Exercise goal -> Please return the whole listing word for word.

"""

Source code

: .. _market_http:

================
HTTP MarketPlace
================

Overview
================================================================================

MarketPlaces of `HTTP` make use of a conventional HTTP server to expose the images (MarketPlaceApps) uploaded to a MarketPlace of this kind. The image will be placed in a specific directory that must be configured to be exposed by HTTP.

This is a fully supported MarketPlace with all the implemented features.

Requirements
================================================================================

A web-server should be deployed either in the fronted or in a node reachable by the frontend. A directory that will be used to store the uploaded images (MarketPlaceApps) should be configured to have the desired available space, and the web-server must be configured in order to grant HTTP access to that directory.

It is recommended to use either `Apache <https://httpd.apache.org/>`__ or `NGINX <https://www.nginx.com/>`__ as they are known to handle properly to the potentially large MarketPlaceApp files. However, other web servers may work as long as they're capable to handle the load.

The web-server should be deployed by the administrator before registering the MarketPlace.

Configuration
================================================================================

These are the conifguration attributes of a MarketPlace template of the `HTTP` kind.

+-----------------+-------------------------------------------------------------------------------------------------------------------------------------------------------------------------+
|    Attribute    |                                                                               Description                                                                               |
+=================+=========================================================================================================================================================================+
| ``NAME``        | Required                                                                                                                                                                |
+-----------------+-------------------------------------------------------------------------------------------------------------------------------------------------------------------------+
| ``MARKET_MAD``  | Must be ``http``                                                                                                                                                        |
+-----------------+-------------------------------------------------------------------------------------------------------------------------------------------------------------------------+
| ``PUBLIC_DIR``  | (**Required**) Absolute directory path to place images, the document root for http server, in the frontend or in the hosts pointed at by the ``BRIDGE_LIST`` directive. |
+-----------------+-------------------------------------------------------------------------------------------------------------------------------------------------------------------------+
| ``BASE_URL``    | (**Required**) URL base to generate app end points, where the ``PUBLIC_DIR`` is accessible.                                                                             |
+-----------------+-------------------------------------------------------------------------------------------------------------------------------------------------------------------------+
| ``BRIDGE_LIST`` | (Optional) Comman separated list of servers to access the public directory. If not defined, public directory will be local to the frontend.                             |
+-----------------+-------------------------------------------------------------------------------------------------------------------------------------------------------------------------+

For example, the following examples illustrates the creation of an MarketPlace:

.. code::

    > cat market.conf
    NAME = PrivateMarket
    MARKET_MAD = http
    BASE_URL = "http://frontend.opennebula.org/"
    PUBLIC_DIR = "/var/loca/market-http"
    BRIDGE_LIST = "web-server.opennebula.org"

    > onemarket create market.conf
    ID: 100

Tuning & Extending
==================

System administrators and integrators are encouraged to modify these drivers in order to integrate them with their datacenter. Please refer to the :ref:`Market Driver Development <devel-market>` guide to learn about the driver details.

"""

Problem solution ->
Source code

: .. _market_http:

================
HTTP MarketPlace
================

Overview
================================================================================

MarketPlaces of `HTTP` make use of a conventional HTTP server to expose the images (MarketPlaceApps) uploaded to a MarketPlace of this kind. The image will be placed in a specific directory that must be configured to be exposed by HTTP.

This is a fully supported MarketPlace with all the implemented features.

Requirements
================================================================================

A web-server should be deployed either in the fronted or in a node reachable by the frontend. A directory that will be used to store the uploaded images (MarketPlaceApps) should be configured to have the desired available space, and the web-server must be configured in order to grant HTTP access to that directory.

It is recommended to use either `Apache <https://httpd.apache.org/>`__ or `NGINX <https://www.nginx.com/>`__ as they are known to handle properly to the potentially large MarketPlaceApp files. However, other web servers may work as long as they're capable to handle the load.

The web-server should be deployed by the administrator before registering the MarketPlace.

Configuration
================================================================================

These are the conifguration attributes of a MarketPlace template of the `HTTP` kind.

+-----------------+-------------------------------------------------------------------------------------------------------------------------------------------------------------------------+
|    Attribute    |                                                                               Description                                                                               |
+=================+=========================================================================================================================================================================+
| ``NAME``        | Required                                                                                                                                                                |
+-----------------+-------------------------------------------------------------------------------------------------------------------------------------------------------------------------+
| ``MARKET_MAD``  | Must be ``http``                                                                                                                                                        |
+-----------------+-------------------------------------------------------------------------------------------------------------------------------------------------------------------------+
| ``PUBLIC_DIR``  | (**Required**) Absolute directory path to place images, the document root for http server, in the frontend or in the hosts pointed at by the ``BRIDGE_LIST`` directive. |
+-----------------+-------------------------------------------------------------------------------------------------------------------------------------------------------------------------+
| ``BASE_URL``    | (**Required**) URL base to generate app end points, where the ``PUBLIC_DIR`` is accessible.                                                                             |
+-----------------+-------------------------------------------------------------------------------------------------------------------------------------------------------------------------+
| ``BRIDGE_LIST`` | (Optional) Comman separated list of servers to access the public directory. If not defined, public directory will be local to the frontend.                             |
+-----------------+-------------------------------------------------------------------------------------------------------------------------------------------------------------------------+

For example, the following examples illustrates the creation of an MarketPlace:

.. code::

    > cat market.conf
    NAME = PrivateMarket
    MARKET_MAD = http
    BASE_URL = "http://frontend.opennebula.org/"
    PUBLIC_DIR = "/var/loca/market-http"
    BRIDGE_LIST = "web-server.opennebula.org"

    > onemarket create market.conf
    ID: 100

Tuning & Extending
==================

System administrators and integrators are encouraged to modify these drivers in order to integrate them with their datacenter. Please refer to the :ref:`Market Driver Development <devel-market>` guide to learn about the driver details.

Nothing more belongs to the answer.